_WHAT TO DO_
Only the lines below from the one that holds "algorithm (BSA) is" through the one that holds "Table 2. List of plasmids used in this study." should appear in the answer, copied exactly, end lines included and pictures omitted.
(THE DATA Opens)
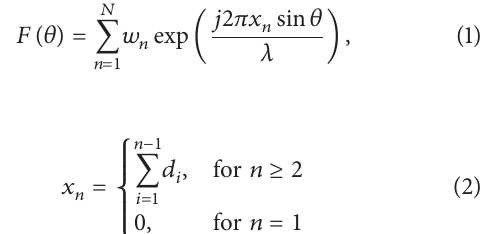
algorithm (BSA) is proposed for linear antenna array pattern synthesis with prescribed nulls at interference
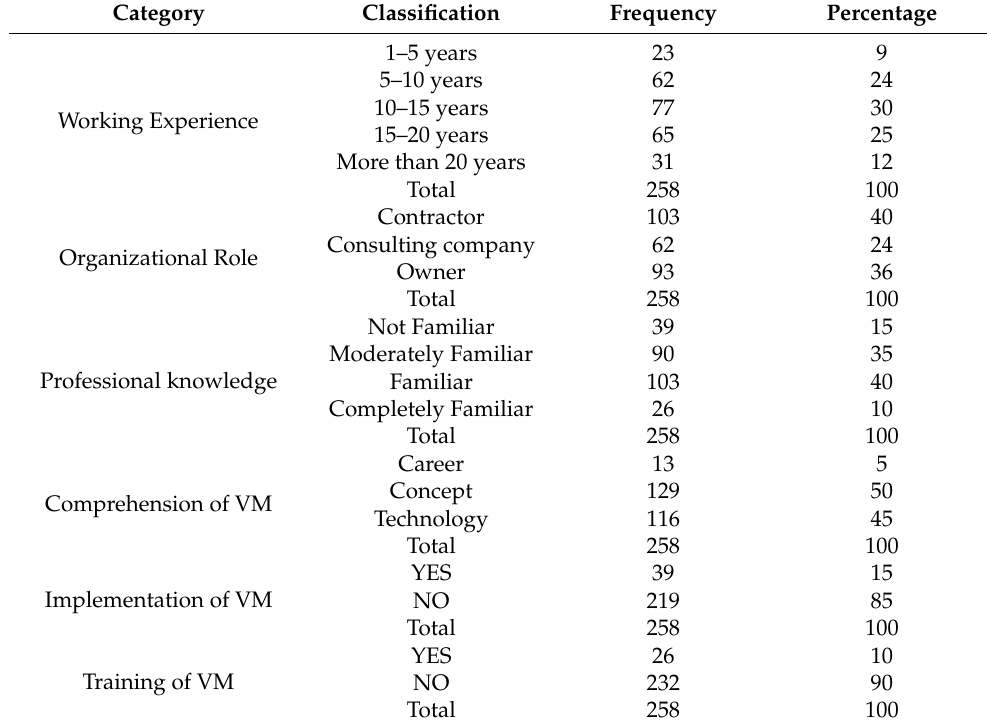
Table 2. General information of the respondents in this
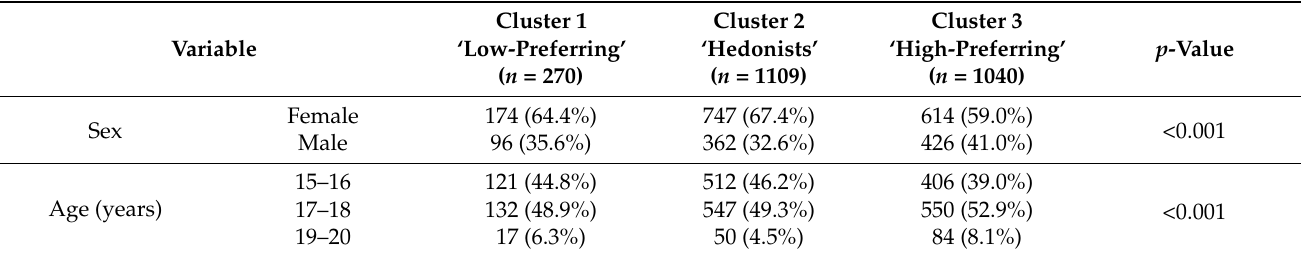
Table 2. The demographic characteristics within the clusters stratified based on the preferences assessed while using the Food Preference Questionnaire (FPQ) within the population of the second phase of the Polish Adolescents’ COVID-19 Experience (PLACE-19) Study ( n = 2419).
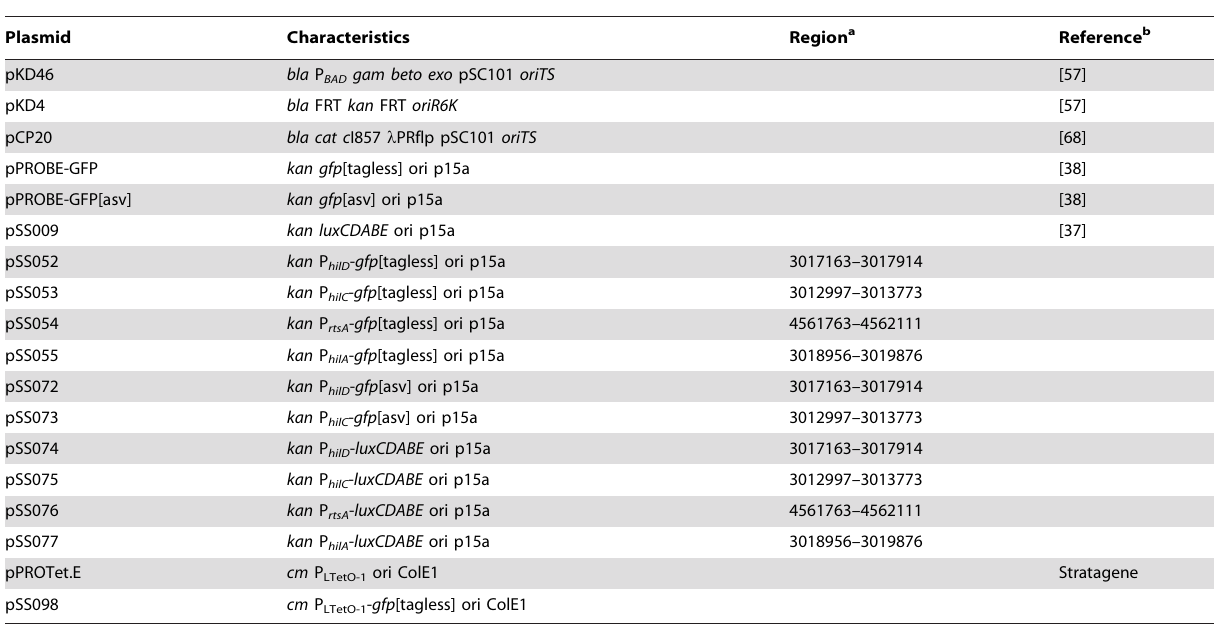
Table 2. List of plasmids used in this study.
(THE DATA Closes)
(THE DATA Opens)
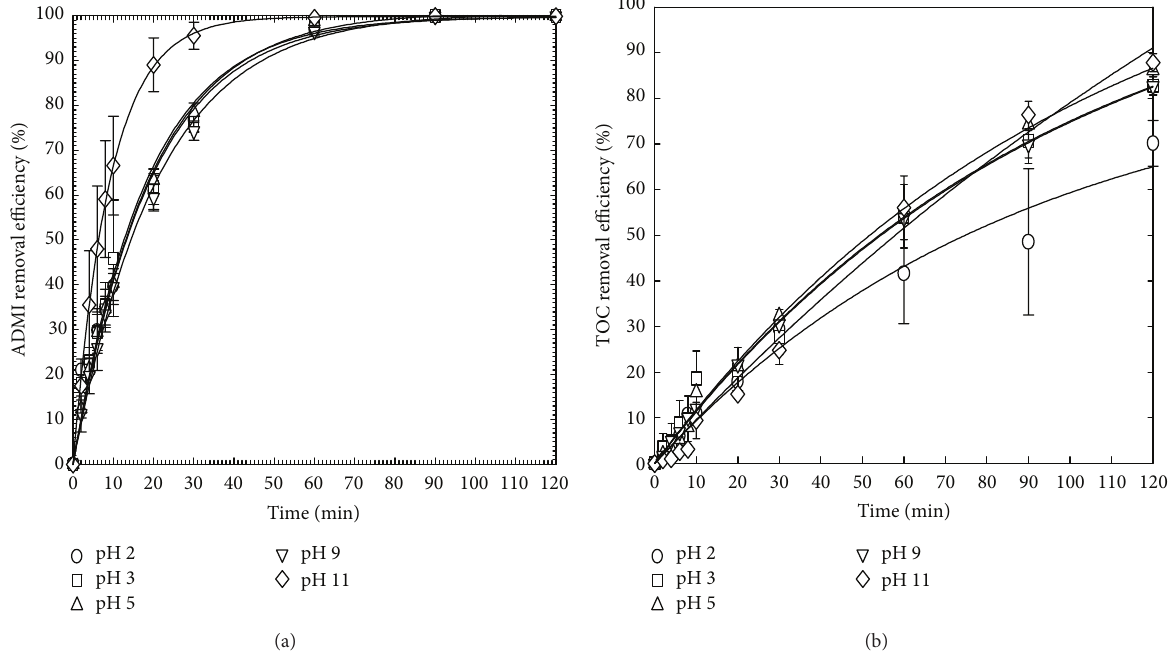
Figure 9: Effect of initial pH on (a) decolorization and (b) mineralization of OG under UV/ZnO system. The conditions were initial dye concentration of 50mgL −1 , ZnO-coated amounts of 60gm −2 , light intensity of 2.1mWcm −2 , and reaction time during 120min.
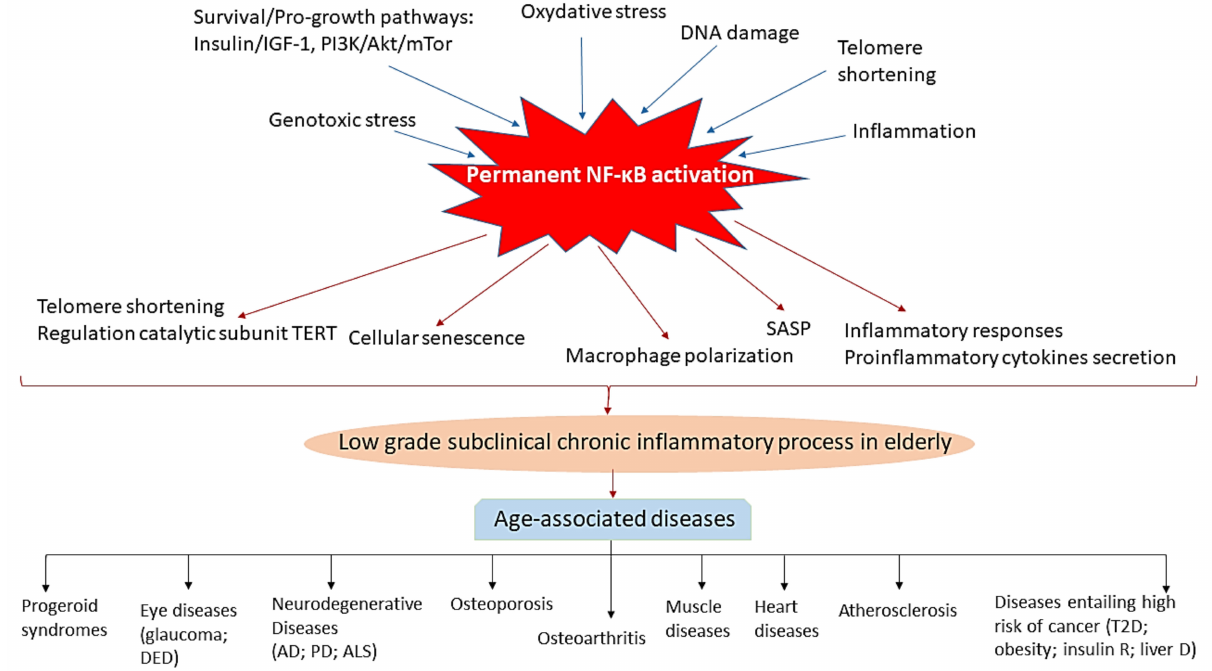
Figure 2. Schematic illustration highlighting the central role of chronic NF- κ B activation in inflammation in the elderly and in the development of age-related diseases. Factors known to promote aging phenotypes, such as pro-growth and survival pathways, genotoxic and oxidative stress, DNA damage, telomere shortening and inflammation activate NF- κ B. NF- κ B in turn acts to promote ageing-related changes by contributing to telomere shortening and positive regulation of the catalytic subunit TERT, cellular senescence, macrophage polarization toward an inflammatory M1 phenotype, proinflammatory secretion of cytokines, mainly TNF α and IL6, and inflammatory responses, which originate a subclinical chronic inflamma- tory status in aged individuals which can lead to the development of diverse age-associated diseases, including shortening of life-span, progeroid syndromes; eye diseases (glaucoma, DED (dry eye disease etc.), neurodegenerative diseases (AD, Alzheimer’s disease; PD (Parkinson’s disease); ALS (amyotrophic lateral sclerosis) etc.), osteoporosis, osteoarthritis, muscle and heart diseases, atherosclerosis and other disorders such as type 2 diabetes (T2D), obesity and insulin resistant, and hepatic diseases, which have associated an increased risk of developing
(THE DATA Closes)
(THE DATA Opens)
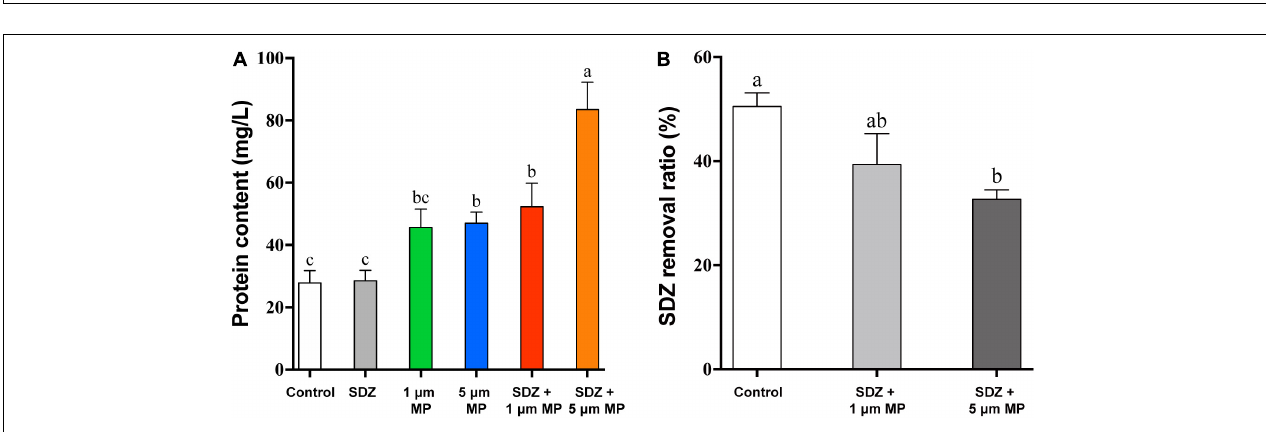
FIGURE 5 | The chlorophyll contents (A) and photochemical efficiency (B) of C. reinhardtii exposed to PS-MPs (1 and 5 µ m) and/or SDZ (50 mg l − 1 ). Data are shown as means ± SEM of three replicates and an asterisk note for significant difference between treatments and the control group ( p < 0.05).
(THE DATA Closes)
_OUTPUT OF THE EXERCISE_
algorithm (BSA) is proposed for linear antenna array pattern synthesis with prescribed nulls at interference
Table 2. General information of the respondents in this
Table 2. The demographic characteristics within the clusters stratified based on the preferences assessed while using the Food Preference Questionnaire (FPQ) within the population of the second phase of the Polish Adolescents’ COVID-19 Experience (PLACE-19) Study ( n = 2419).
Table 2. List of plasmids used in this study.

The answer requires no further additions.